Task prompt
Reproduce the part of the material that opens with the line containing "this 1932×1932 image." and runs through the end of the material, substituting "storefront photograph" for "street-level photo" and leaving everything else unchanged. Return only that part.

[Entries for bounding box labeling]
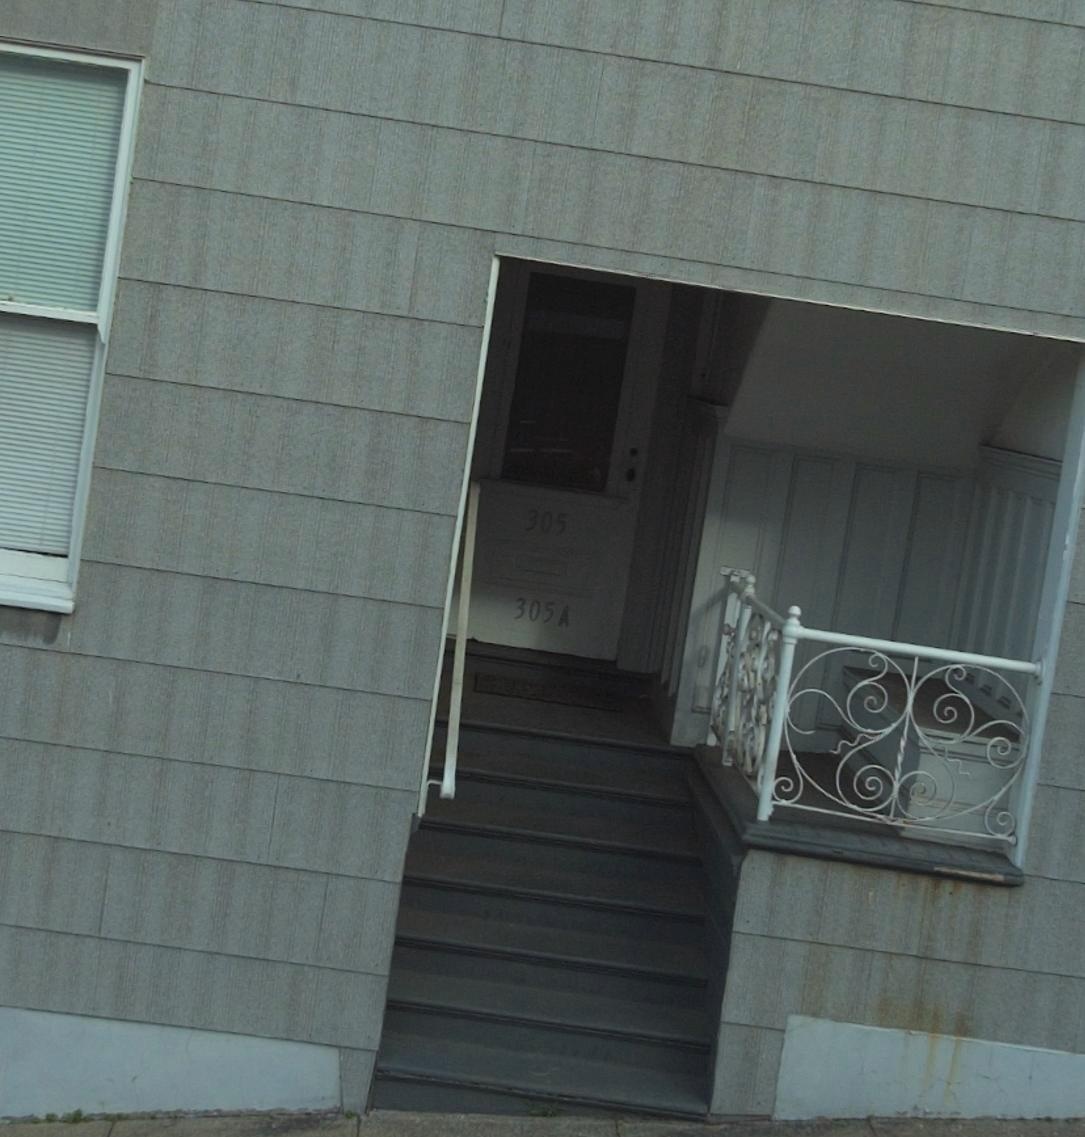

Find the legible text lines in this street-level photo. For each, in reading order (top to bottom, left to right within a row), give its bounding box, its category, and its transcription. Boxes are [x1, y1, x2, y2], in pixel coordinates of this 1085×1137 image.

[525, 508, 571, 536] StreetNumber: 305
[512, 596, 570, 628] StreetNumber: 305A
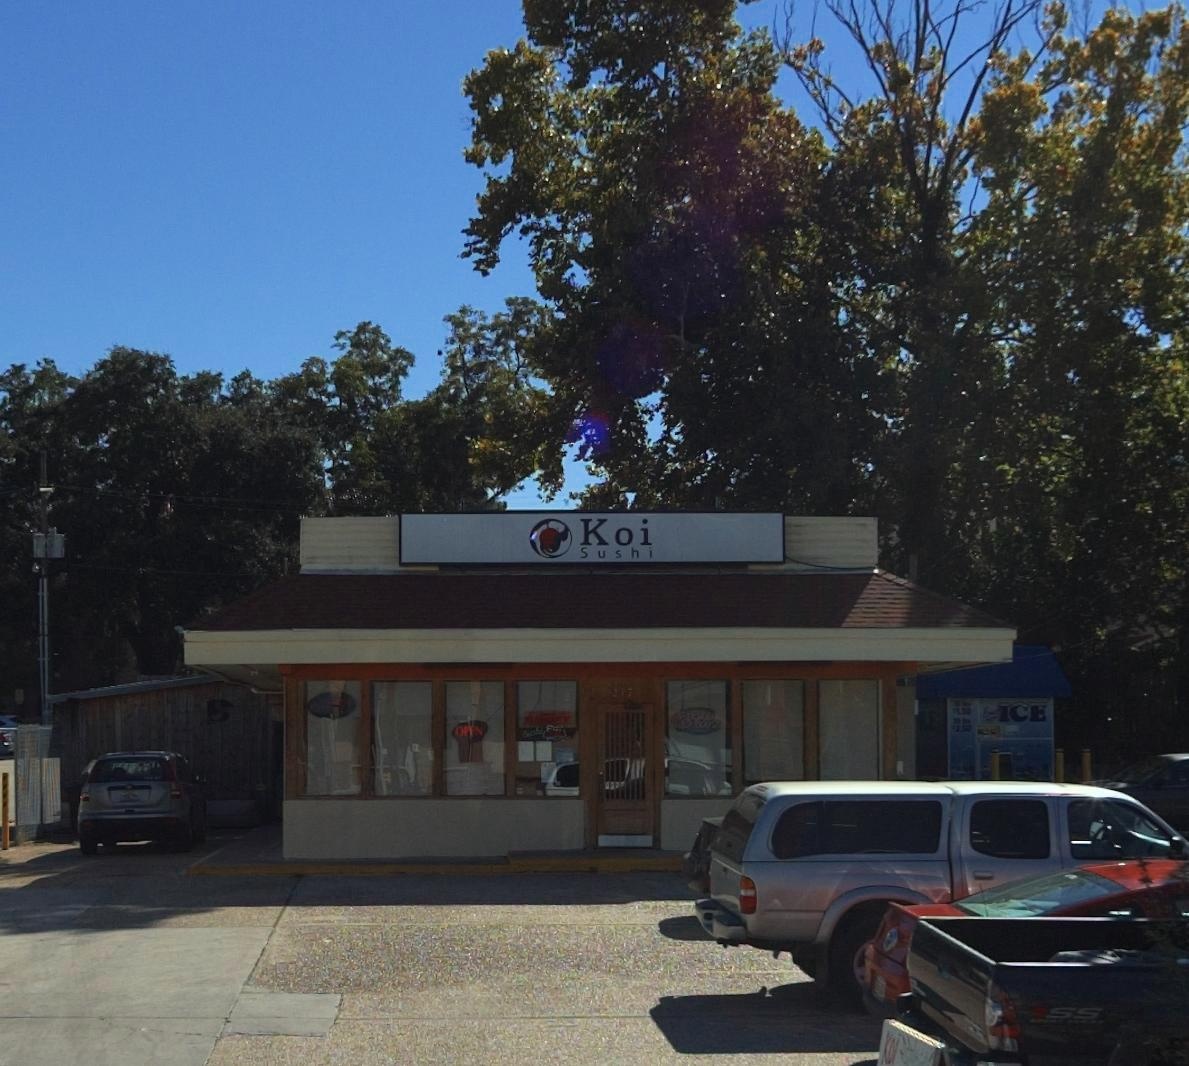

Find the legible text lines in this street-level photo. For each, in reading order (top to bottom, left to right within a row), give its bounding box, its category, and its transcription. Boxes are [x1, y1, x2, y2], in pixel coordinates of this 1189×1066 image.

[578, 517, 653, 547] BusinessName: Koi
[579, 546, 654, 560] BusinessName: Sushi
[610, 687, 634, 699] StreetNumber: 217
[997, 701, 1048, 723] None: ICE
[454, 724, 484, 737] None: OP*N
[1043, 1006, 1106, 1020] None: SS
[879, 1031, 902, 1066] None: KOI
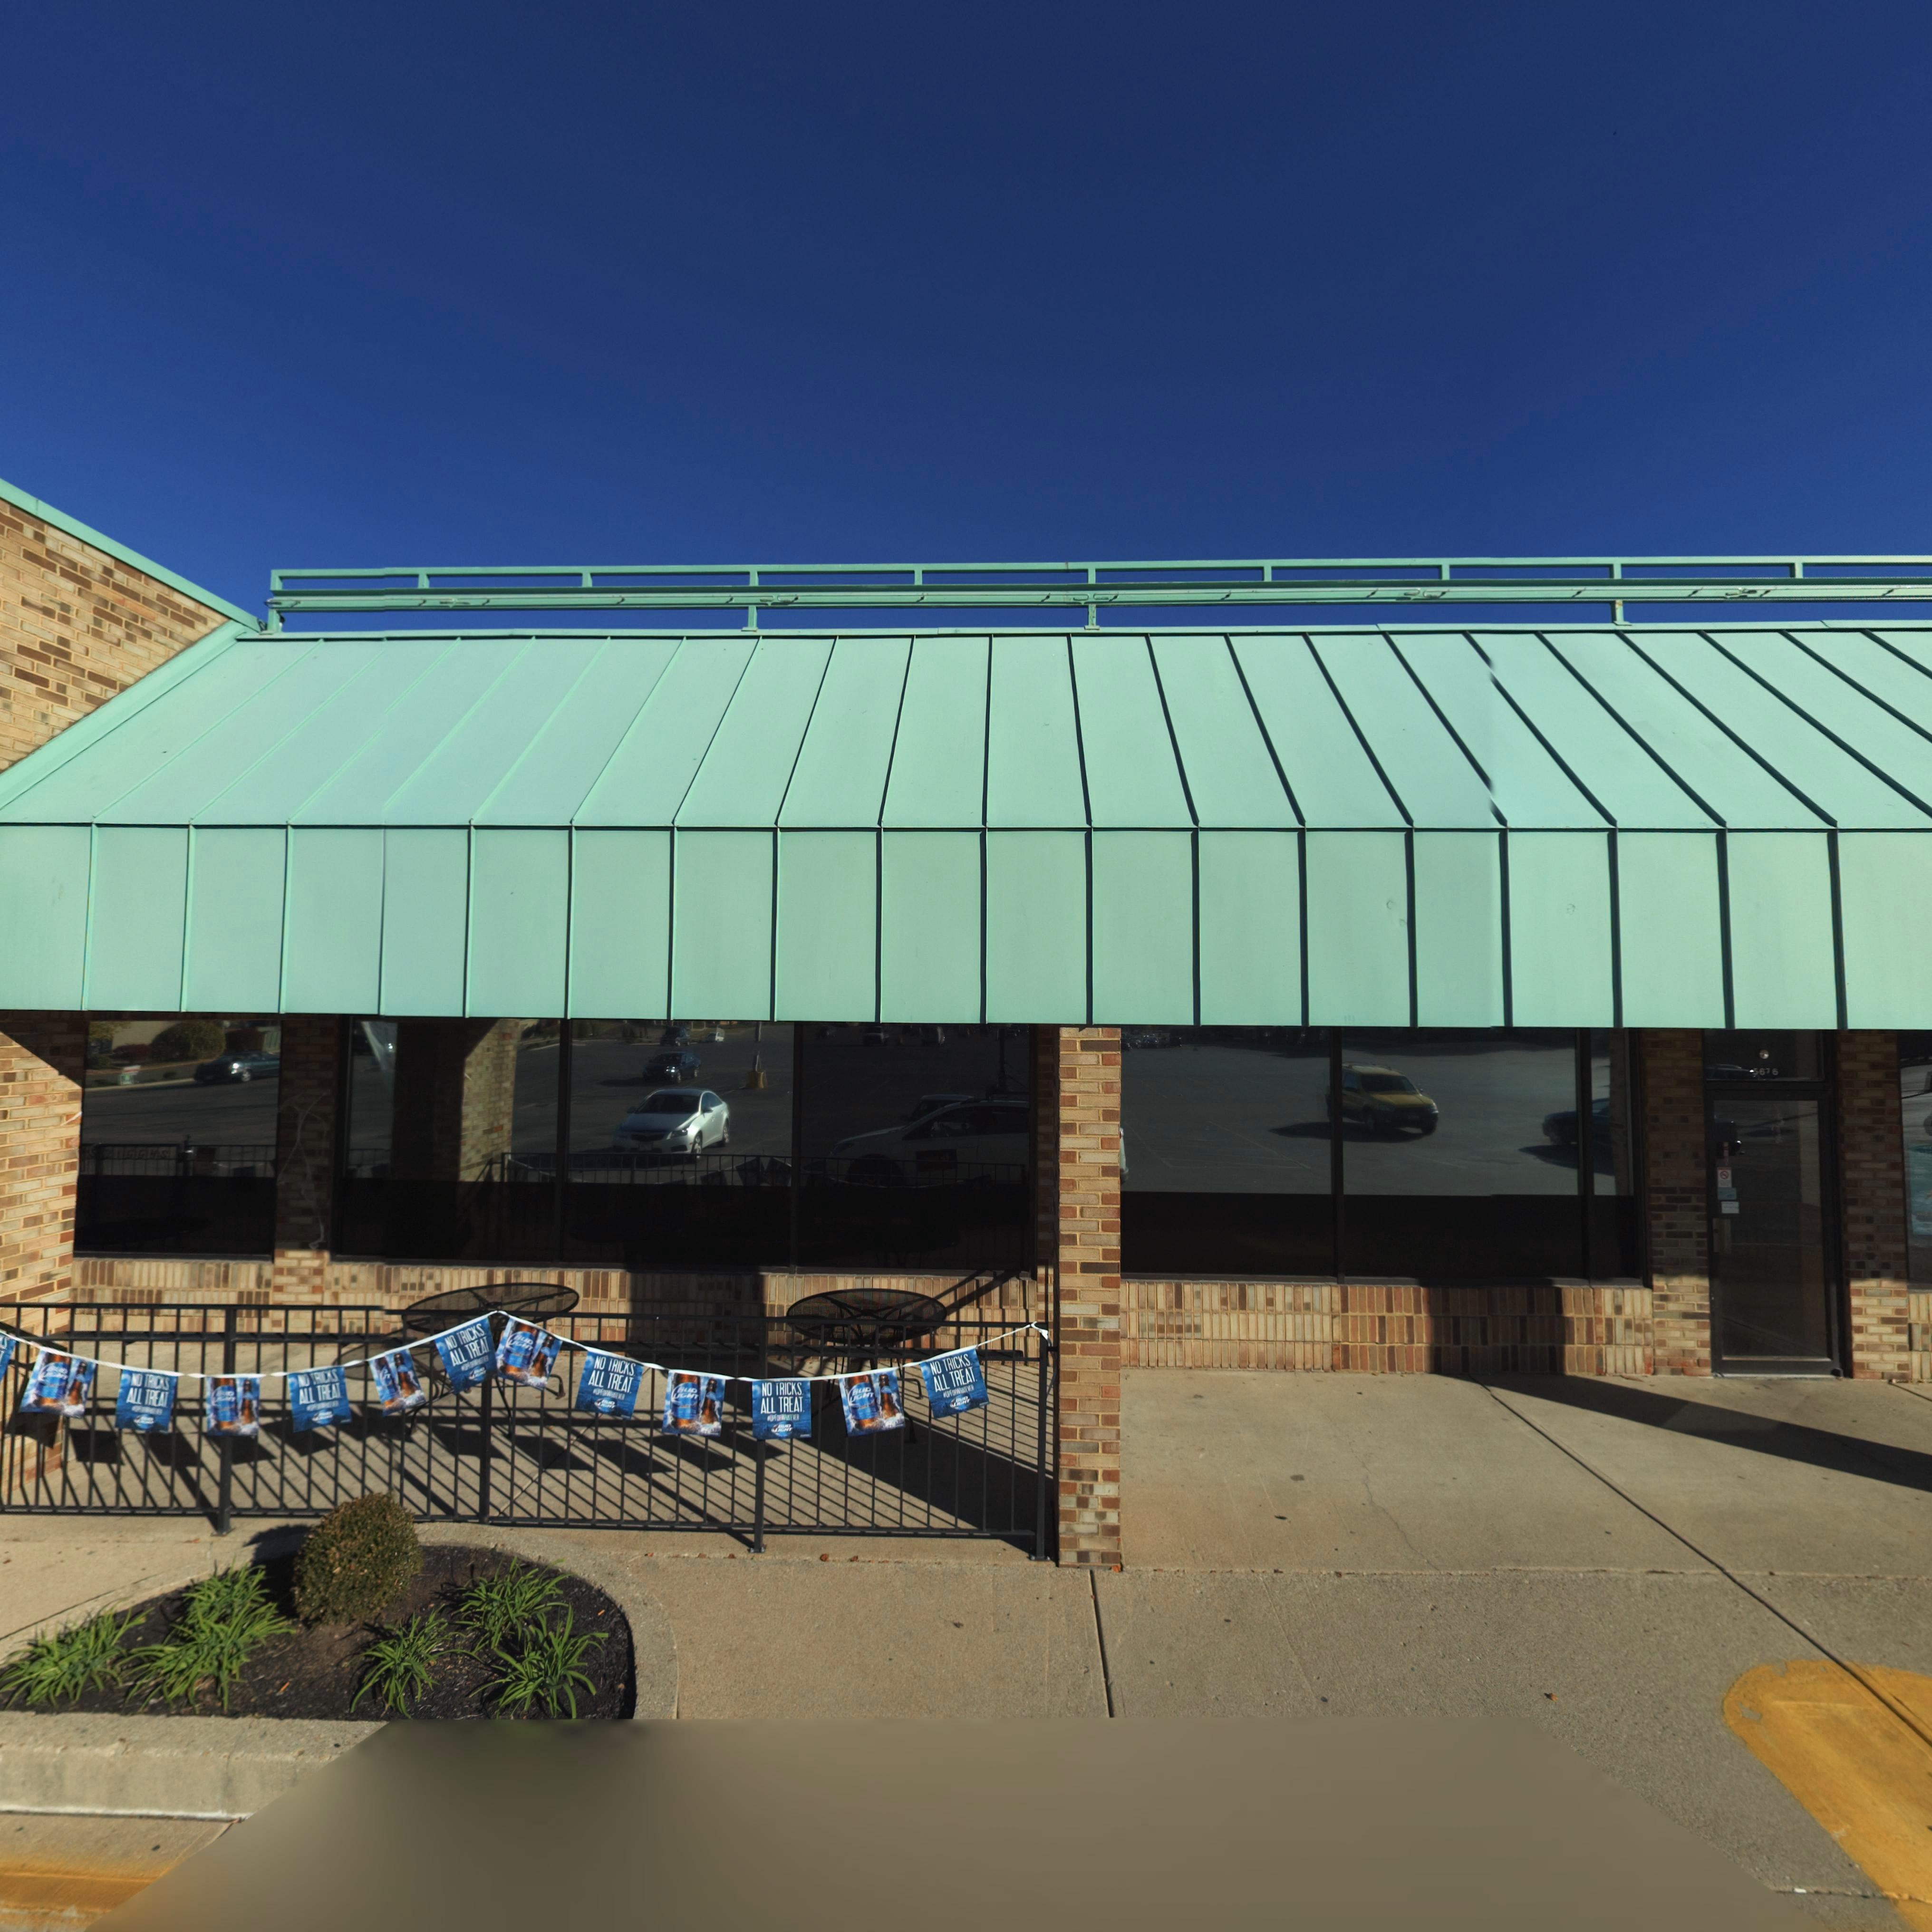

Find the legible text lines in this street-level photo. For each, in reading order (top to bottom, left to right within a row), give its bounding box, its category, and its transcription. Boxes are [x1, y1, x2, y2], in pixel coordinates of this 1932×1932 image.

[1752, 1067, 1779, 1076] StreetNumber: 5676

The reply
Find the legible text lines in this storefront photograph. For each, in reading order (top to bottom, left to right within a row), give its bounding box, its category, and its transcription. Boxes are [x1, y1, x2, y2], in pixel coordinates of this 1932×1932 image.

[1752, 1067, 1779, 1076] StreetNumber: 5676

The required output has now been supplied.